- **WHAT THE TASK ASKS**
Type the records out again in full, exactly.

# # # # # # #

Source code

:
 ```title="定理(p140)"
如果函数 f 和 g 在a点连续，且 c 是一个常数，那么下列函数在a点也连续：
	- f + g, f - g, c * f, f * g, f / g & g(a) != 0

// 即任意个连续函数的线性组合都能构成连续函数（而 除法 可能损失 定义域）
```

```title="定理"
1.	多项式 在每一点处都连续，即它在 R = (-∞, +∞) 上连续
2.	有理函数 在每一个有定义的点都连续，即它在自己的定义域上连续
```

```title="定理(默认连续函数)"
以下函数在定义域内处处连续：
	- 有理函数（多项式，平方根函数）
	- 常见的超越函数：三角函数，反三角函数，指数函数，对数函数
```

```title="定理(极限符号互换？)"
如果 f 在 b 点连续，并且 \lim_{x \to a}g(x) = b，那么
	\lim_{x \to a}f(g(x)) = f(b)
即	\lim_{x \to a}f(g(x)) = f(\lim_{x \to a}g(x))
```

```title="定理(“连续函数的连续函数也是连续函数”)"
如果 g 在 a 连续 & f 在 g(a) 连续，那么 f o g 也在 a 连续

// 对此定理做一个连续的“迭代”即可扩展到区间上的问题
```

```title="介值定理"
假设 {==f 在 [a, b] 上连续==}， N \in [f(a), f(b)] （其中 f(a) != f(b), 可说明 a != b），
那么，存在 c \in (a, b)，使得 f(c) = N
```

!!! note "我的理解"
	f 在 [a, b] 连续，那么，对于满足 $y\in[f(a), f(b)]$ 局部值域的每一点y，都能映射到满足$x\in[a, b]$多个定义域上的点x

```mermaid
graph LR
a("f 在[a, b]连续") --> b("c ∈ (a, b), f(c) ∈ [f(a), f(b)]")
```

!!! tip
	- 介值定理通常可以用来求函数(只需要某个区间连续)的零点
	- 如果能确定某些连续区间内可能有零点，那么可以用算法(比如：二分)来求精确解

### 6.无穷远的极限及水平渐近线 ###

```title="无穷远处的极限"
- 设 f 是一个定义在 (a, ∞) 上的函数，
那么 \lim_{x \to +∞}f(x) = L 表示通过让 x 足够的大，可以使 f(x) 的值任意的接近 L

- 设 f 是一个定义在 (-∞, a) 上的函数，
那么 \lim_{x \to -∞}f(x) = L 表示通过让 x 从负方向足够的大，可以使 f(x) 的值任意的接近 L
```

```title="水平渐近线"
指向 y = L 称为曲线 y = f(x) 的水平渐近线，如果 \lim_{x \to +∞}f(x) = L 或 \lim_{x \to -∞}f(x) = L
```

# # # # # # #

- **SOLUTION FOR THIS EXERCISE**
Source code

:
 ```title="定理(p140)"
如果函数 f 和 g 在a点连续，且 c 是一个常数，那么下列函数在a点也连续：
	- f + g, f - g, c * f, f * g, f / g & g(a) != 0

// 即任意个连续函数的线性组合都能构成连续函数（而 除法 可能损失 定义域）
```

```title="定理"
1.	多项式 在每一点处都连续，即它在 R = (-∞, +∞) 上连续
2.	有理函数 在每一个有定义的点都连续，即它在自己的定义域上连续
```

```title="定理(默认连续函数)"
以下函数在定义域内处处连续：
	- 有理函数（多项式，平方根函数）
	- 常见的超越函数：三角函数，反三角函数，指数函数，对数函数
```

```title="定理(极限符号互换？)"
如果 f 在 b 点连续，并且 \lim_{x \to a}g(x) = b，那么
	\lim_{x \to a}f(g(x)) = f(b)
即	\lim_{x \to a}f(g(x)) = f(\lim_{x \to a}g(x))
```

```title="定理(“连续函数的连续函数也是连续函数”)"
如果 g 在 a 连续 & f 在 g(a) 连续，那么 f o g 也在 a 连续

// 对此定理做一个连续的“迭代”即可扩展到区间上的问题
```

```title="介值定理"
假设 {==f 在 [a, b] 上连续==}， N \in [f(a), f(b)] （其中 f(a) != f(b), 可说明 a != b），
那么，存在 c \in (a, b)，使得 f(c) = N
```

!!! note "我的理解"
	f 在 [a, b] 连续，那么，对于满足 $y\in[f(a), f(b)]$ 局部值域的每一点y，都能映射到满足$x\in[a, b]$多个定义域上的点x

```mermaid
graph LR
a("f 在[a, b]连续") --> b("c ∈ (a, b), f(c) ∈ [f(a), f(b)]")
```

!!! tip
	- 介值定理通常可以用来求函数(只需要某个区间连续)的零点
	- 如果能确定某些连续区间内可能有零点，那么可以用算法(比如：二分)来求精确解

### 6.无穷远的极限及水平渐近线 ###

```title="无穷远处的极限"
- 设 f 是一个定义在 (a, ∞) 上的函数，
那么 \lim_{x \to +∞}f(x) = L 表示通过让 x 足够的大，可以使 f(x) 的值任意的接近 L

- 设 f 是一个定义在 (-∞, a) 上的函数，
那么 \lim_{x \to -∞}f(x) = L 表示通过让 x 从负方向足够的大，可以使 f(x) 的值任意的接近 L
```

```title="水平渐近线"
指向 y = L 称为曲线 y = f(x) 的水平渐近线，如果 \lim_{x \to +∞}f(x) = L 或 \lim_{x \to -∞}f(x) = L
```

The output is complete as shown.